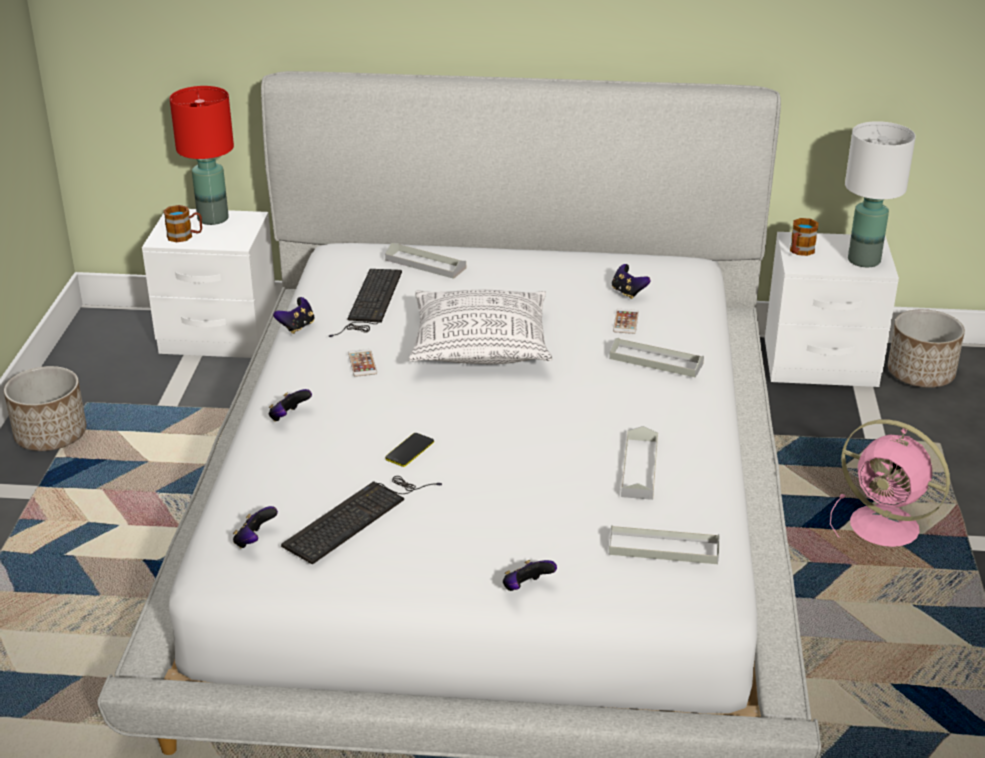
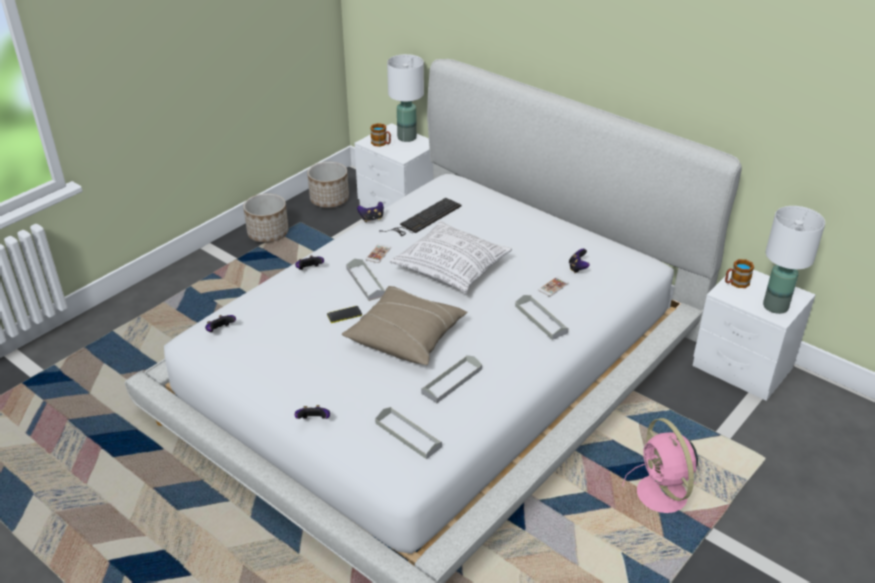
camera: 35 degrees right, 5 degrees up
red table lamp [170,86,234,225] -> white table lamp [387,54,424,142]
keyboard [281,476,442,565] -> none
grey tray [385,243,466,279] -> grey tray moved to [346,259,385,301]
planter [888,309,965,388] -> planter moved to [307,162,349,208]
none -> beige pillow [342,286,468,365]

PROMPT
Return from the data every line that holds "none".

OUTPUT FOR THIS TASK
keyboard [281,476,442,565] -> none
none -> beige pillow [342,286,468,365]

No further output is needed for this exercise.